The whole listing below is to be copied exactly.

- - -

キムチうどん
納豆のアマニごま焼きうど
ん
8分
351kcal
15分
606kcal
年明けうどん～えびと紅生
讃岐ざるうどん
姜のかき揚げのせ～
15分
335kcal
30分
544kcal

- - -

* _Result of this exercise_
キムチうどん
納豆のアマニごま焼きうど
ん
8分
351kcal
15分
606kcal
年明けうどん～えびと紅生
讃岐ざるうどん
姜のかき揚げのせ～
15分
335kcal
30分
544kcal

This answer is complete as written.